By Lona O'Connor
Palm Beach Post Staff Writer
Friday, April 16, 2010
Activists in Palm Beach County were delighted Friday by President Obama's move to issue new rules covering hospital visitation by gay and lesbian partners, even though a county ordinance provides similar protections.
"This is monumental for people in the gay and lesbian community," said Rand Hoch, president of the Palm Beach County Human Rights Council. "No matter where you live in America, you will be treated in the same way."
In Palm Beach County, an ordinance on the books since 2006 allows gay, lesbian and straight domestic partners to register. Once registered, the domestic partner has the ability to make health-care decisions for his or her partner.
A highly publicized 2007 Miami case showed what can go wrong when hospital employees deny a domestic partner access to his or her loved one.

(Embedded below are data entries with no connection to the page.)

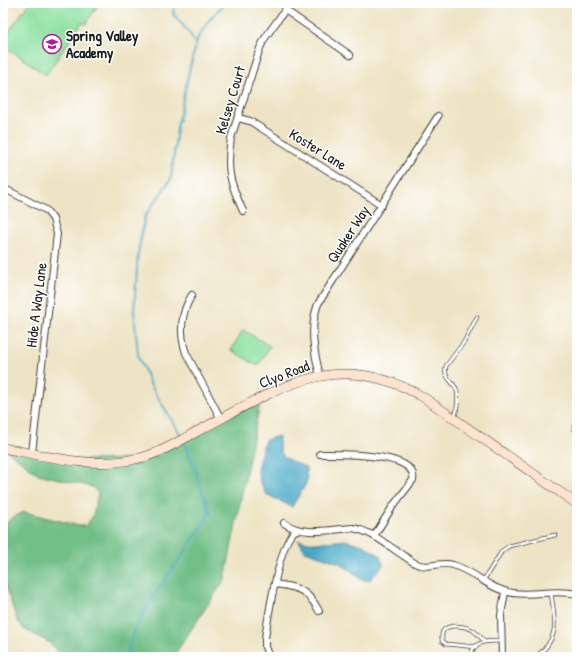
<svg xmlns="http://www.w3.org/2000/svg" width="580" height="660" font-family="'Patrick Hand',sans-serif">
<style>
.green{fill:#8ee1a2;stroke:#557e5f}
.forest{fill:#72bf88;stroke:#476e52}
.water{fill:#47a9c6;stroke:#326271}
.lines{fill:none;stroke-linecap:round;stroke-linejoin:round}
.stream{stroke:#47a9c6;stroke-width:2}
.lane-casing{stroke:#3c3a35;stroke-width:4.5}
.street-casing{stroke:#3c3a35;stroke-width:8}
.secondary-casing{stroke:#3c3a35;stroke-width:10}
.lane{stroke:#fff;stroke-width:3}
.street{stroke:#fff;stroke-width:6}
.secondary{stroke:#fde4d1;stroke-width:9}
.labels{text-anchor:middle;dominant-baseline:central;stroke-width:3;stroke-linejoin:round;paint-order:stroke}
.poi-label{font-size:15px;font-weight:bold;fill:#1c1c1c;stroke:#fff;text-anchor:start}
.street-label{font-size:15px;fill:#1c1c1c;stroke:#fff}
</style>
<rect width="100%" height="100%" fill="#fff"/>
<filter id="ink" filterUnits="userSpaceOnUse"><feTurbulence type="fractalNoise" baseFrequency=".025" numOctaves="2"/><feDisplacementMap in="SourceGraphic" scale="8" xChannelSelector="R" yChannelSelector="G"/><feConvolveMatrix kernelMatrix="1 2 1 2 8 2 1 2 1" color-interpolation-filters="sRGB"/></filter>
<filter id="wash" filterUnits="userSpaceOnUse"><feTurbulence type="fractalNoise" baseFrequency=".012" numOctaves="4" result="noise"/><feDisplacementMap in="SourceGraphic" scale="16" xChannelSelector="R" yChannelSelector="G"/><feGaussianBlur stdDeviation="0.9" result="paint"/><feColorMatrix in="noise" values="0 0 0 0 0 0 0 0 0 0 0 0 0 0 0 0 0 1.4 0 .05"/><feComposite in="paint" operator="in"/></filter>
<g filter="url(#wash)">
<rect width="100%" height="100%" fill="#eee4c5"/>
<g class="green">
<path d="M 29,3 L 99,3 L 86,24 L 82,22 L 46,75 L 3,45 L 3,40 Z"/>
<path d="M 243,330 L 270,346 L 258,366 L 231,350 Z"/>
</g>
<path class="forest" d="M 261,398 L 225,579 L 173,657 L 58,657 L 56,650 L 50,643 L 24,629 L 17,620 L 3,579 L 3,528 L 11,518 L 24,512 L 76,525 L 86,526 L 93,516 L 98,493 L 93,487 L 38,474 L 5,449 L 74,460 L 136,459 Z"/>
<g class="water">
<path d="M 279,436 C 278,462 288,457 306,468 L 307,482 L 292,507 L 266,494 L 260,482 L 257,468 L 265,440 Z"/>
<path d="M 298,540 L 315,543 L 345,540 L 363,545 L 380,555 L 383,565 L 370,580 L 361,580 L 355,574 L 340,563 L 305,551 Z"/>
</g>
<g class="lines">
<g class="stream">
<path d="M 175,3 L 173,14 L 187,30 L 196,44"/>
<path d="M 182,437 L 150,384 L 138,355 L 134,311 L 138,254 L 145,216 L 171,179 L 177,128 L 190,67 L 198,37 L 210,19 L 225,3"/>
<path d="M 126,657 C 129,647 131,637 136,628 C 156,587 187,552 210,513 L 188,450 L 184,441"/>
</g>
</g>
</g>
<g filter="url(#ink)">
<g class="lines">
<defs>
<g id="lane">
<path d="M 455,417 C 457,409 459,400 457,391 C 454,381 443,379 446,366 L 464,342 L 477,317"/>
<path d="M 577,422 L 574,426 L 574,429 L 577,430"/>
<path d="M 483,581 L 502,551 L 509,546 L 555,535"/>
<path d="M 476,647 L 446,644 L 442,641 C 442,637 441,634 443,631 C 449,623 467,626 474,631 C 478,634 481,638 484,641"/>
<path d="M 471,657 C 471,640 490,641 502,641"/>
<path d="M 536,657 C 562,636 554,620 551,592"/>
</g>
<g id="street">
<path d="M 285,10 L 350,55"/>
<path d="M 238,118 L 250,121 L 382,205"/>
<path d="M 3,188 L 46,210 L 53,219 L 57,234 L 32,453"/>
<path d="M 243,211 C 230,183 226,170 231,138 L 260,48 L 265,38 L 290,3"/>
<path d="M 192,295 C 181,312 179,333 186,353 L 221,419"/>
<path d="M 320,376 C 314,352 309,328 318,304 L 438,116"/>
<path d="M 320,454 C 337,454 419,452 413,480 L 393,506 L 374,536"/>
<path d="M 284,523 C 304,537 331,529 353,528 C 373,532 387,545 404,556 C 409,559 414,564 420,565 C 431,568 442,561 453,565 C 474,571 490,590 513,593 C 535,596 554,589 577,594"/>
<path d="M 275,584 C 298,587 308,590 319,611"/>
<path d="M 269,657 L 265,647 L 265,638 C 268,618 280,536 297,530"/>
<path d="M 502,657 L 501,615 L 505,592"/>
</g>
<path id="secondary" d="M 3,448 C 46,456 92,469 135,459 C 157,455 176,443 196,432 C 275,391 334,345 423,397 L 577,504"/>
</defs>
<use href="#lane" class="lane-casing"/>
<use href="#street" class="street-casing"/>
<use href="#secondary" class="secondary-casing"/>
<use href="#lane" class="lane"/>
<use href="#street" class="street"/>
<use href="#secondary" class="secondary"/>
</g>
</g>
<defs>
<symbol id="school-ring" viewBox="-11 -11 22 22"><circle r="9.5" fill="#fff" stroke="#b5179e" stroke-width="1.5"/><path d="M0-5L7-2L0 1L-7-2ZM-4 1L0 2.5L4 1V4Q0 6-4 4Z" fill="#b5179e"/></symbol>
</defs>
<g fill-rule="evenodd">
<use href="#school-ring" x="41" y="33" width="22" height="22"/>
</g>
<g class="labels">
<g class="poi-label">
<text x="66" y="35">Spring Valley<tspan x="66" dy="17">Academy</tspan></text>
</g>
<g class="street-label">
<text transform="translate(230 100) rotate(-73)">Kelsey Court</text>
<text transform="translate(318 149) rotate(32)">Koster Lane</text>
<text transform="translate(348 234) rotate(-57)">Quaker Way</text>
<text transform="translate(36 305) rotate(-83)">Hide A Way Lane</text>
<text transform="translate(284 374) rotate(-21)">Clyo Road</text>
</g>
</g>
<rect width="580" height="660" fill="none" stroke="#fff" stroke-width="16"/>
</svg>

Janice Langbehn was separated for eight hours from Mary Pond, her partner of 18 years, because Langbehn was not carrying documents proving that she was Pond's domestic partner. As Langbehn struggled to get the documents, Pond slipped into a coma and died alone.
On Monday, Jackson Memorial Hospital, where the incident occurred, announced new rules to protect domestic partners from a recurrence of the Langbehn case.
Obama called Langbehn from Air Force One on Thursday to let her know that he ordered all hospitals accepting federal Medicare and Medicaid money to allow visitation by domestic partners.
As usual, the devil could be in the details.
Though Palm Beach County offers protection to same-sex couples, the state does not. If a same-sex partner is unable to document his or her relationship to the sick or injured person, Florida hospitals are legally required to revert to a "next of kin" rule, calling parents, siblings and other relatives before they can recognize the domestic partner, said James Beaudreau, education and policy director of the San Francisco-based advocacy group Gay and Lesbian Medical Association.
Hoch and others urge people to carry laminated wallet-sized copies of their domestic-partner registrations that they can show to hospital personnel.
The presidential memo sends a strong signal to hospitals to make sure their policies do not discriminate.
"This is just a memorandum," said Beaudreau. "But it demonstrates that there is recognition (of gay couples) at the highest level."
Obama gave federal agencies 180 days to work out the details.
The next step, said Beaudreau, is to make sure hospital personnel are trained not to discriminate.
Hoch said that since the 2006 county ordinance protecting gay and lesbian domestic partners, he has not heard of any case such as the Langbehn incident.
And he does not anticipate any in the near future.
"Let me put it this way," Hoch said. "I would not want to be the person in the hospital who denies a legitimate domestic partner the right to help."